Sung-jun garde sa main sur son poignet. Il est arrivé cette année, fraichement diplômé d'un lycée d'une autre ville, peu sûr de comment la vie étudiante allait l'accueillir, mais qui traverse toujours les couloirs le matin avec le même sourire. Il le conduit jusqu'aux toilettes de l'étage supérieur, alors que le monde est encore éparpillé dans les allées de dehors. Quand il lâche Min-hwan, directement, ce dernier se retrouve dos au mur, ils se tiennent face à face.
— Qu'est-ce que tu fais encore !
Sung-jun le gronde, les bras croisés devant son torse. Min-hwan regarde ailleurs, la mâchoire crispée. Pourtant, ce qui change, c'est à quel point ses yeux sont fuyards.
Les gens racontent qu'il a un cœur de pierre et que ses sentiments n'existent pas. Les gens disent que Min-hwan, il est quelque part là où la pitié et l'empathie ne font pas partie de lui. Hermétique, colérique, inhumain. On ne peut même plus parler de fierté, sa fierté il s'en fout, Min-hwan, il est juste dangereux, il est juste taré.
Min-hwan, il affronte ses bourreaux sans ciller, il les écrase d'un regard, il ne bat jamais de l'aile. Encore une fois, il ne fait même pas ça pour se donner un air, il est comme ça, impénétrable. Si on l'engueule, si on le provoque, si on le cherche, il lève les yeux. Comme Méduse le ferait. La vérité, c'est que la majorité de ses attaques sont silencieuses. Et il ne reste sous ses cils, qu'une horde de louveteaux apeurés. Ils s'enfuient avant même qu'il n'ait parlé.
— T'aimes vraiment t'attirer des ennuis, toi, soupire Sung-jun en secouant la tête. Tu vois pas que c'est ce qu'il veut ?
Min-hwan marmonne, peu à peu, ses épaules se voutent et il pousse l'intérieur de sa joue avec sa langue. Min-hwan, personne ne le voit perdre la face sous les mots de quelqu'un d'autre. Juste parce que Min-hwan, il ne fait pas souvent l'effort d'écouter.
Et les autres le diront encore et encore : « Kang Sung-jun, d'où il sort d'abord ? »
— Alors ? insiste-t-il. T'as rien à dire ? Tu vas rester comme ça à bouder parce que je te fais la morale ?
Parce que Min-hwan boude ? Il en est capable ? Incroyable.
Sung-jun lève les yeux au ciel. Kang Sung-jun, en contrepartie, n'est pas spécialement le genre à donner le ton. Il n'a pas cette aura de leader, cette prestance qui fait que le peuple se retourne sur son passage. Il est l'un et l'autre, le visage qu'on oubliera tant il se fond parmi ses semblables. Qui l'écouterait ? Ce gamin qui doit presque hurler pour que la serveuse entende sa commande, qui lève la main en cours et se fait ignorer par le prof qui ne l'a pas vu, qui marche un pas derrière quand il n'y a plus de place à côté de ses amis ?
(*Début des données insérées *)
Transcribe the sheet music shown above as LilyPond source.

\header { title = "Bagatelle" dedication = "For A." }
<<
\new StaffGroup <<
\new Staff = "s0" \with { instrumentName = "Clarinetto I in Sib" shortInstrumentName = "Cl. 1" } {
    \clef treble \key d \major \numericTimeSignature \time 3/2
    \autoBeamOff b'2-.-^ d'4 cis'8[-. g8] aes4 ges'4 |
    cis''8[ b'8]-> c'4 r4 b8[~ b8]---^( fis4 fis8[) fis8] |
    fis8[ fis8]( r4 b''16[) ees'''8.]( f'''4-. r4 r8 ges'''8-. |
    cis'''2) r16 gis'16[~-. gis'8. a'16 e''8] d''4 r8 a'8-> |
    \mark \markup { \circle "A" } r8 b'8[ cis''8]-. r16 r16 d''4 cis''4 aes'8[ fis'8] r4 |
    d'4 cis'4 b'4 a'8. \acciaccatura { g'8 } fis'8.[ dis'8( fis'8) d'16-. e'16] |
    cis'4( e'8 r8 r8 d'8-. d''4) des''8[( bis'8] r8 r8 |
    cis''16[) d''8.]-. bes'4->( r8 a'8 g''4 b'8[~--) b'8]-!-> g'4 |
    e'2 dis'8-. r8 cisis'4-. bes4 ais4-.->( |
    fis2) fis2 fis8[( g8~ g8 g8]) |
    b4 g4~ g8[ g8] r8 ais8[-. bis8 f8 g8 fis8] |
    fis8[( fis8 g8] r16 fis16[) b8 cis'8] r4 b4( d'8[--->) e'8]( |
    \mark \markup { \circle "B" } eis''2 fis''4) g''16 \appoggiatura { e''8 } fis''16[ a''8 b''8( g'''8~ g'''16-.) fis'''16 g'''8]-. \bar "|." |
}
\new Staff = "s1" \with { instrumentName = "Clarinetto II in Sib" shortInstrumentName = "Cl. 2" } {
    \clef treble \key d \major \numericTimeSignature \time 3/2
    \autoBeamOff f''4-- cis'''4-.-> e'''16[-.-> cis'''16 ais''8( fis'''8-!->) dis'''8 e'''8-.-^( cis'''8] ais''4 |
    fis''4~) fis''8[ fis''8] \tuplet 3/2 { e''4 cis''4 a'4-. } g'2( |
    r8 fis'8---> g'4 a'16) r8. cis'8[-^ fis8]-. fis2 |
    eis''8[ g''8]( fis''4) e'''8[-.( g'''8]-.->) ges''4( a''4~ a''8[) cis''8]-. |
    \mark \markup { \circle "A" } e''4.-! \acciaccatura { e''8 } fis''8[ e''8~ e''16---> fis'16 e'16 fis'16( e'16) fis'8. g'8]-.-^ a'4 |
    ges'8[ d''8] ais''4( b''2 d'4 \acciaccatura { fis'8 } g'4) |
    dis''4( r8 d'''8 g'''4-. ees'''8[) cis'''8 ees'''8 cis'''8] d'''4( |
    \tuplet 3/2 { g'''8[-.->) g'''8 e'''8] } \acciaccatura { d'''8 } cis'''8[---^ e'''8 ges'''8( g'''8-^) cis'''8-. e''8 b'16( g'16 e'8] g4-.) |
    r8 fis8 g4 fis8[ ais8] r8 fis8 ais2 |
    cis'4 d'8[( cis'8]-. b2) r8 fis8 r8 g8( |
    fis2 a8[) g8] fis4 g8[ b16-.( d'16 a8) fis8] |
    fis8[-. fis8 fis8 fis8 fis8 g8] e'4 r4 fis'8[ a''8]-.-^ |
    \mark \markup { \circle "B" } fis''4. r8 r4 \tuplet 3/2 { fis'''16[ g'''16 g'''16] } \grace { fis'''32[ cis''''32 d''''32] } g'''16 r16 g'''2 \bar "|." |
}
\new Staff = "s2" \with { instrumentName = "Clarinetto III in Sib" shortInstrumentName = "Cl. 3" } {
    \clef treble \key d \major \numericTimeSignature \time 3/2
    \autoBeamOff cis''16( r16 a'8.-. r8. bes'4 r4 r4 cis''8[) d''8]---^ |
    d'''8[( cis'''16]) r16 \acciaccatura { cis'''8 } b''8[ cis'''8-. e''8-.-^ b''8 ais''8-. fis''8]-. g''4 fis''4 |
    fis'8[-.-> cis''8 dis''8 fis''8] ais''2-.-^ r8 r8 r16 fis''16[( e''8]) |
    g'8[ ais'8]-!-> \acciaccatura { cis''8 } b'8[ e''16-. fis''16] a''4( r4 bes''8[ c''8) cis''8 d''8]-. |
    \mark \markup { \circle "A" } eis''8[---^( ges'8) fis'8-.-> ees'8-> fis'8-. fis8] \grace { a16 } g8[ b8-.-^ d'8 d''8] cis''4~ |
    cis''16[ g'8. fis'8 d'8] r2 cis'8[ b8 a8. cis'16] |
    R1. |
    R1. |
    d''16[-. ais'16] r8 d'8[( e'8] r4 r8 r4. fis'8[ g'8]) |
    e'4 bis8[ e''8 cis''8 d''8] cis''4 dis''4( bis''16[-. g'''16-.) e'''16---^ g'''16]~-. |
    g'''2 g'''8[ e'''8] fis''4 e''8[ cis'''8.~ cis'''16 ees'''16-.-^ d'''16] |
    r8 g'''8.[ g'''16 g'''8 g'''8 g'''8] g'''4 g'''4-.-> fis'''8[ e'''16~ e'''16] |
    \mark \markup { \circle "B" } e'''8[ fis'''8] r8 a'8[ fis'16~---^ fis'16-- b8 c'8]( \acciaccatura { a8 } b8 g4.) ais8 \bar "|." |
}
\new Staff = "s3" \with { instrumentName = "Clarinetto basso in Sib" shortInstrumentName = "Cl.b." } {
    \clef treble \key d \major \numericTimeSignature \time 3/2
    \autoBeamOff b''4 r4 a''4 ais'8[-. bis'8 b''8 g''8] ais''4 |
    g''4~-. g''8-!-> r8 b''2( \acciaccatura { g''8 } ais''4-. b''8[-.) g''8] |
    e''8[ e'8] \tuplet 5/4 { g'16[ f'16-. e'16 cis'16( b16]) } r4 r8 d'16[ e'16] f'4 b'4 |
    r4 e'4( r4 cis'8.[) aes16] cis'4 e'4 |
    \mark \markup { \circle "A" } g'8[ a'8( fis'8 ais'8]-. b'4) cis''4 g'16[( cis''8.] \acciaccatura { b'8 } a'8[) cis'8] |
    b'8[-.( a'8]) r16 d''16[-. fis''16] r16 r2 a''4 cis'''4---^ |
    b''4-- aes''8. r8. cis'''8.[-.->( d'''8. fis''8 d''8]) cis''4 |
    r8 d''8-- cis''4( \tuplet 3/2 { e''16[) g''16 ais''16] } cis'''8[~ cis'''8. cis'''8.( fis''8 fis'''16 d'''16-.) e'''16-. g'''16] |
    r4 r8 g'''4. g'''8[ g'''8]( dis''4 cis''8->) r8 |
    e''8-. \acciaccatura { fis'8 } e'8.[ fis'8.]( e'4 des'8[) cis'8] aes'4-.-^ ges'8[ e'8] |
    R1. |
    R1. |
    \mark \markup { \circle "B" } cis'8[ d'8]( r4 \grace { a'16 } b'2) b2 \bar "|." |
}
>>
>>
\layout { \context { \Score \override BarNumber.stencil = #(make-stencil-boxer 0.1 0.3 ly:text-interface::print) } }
Comment celui qui ne voit personne voit celui que personne ne voit ?
— Très bien !
Sung-jun fronce le nez et tourne les talons, un air faussement vaincu sur le faciès.
Alors, n'ayant plus rien à voir avec le portrait imperturbable qu'on lui colle à la peau, Min-hwan bat rapidement des paupières en le regardant partir. Il se décolle du mur, se retrouve dans ses pas en quelques enjambées presque maladroites.
Sung-jun sent sa main sur son bras, les doigts qui se figent sur sa manche. Son corps est tiré en arrière, jusqu'à se retrouver piégé dans l'étreinte de Min-hwan. Il l'enserre contre lui, son visage perdu dans son cou quand il se courbe à sa hauteur. Sung-jun l'entend prendre une grande inspiration, tel un enfant qu'on vient de sermonner. Min-hwan, il n'essaye pas franchement d'être fort.
— Pardon...
Autre chose encore, personne n'entend jamais Min-hwan s'excuser.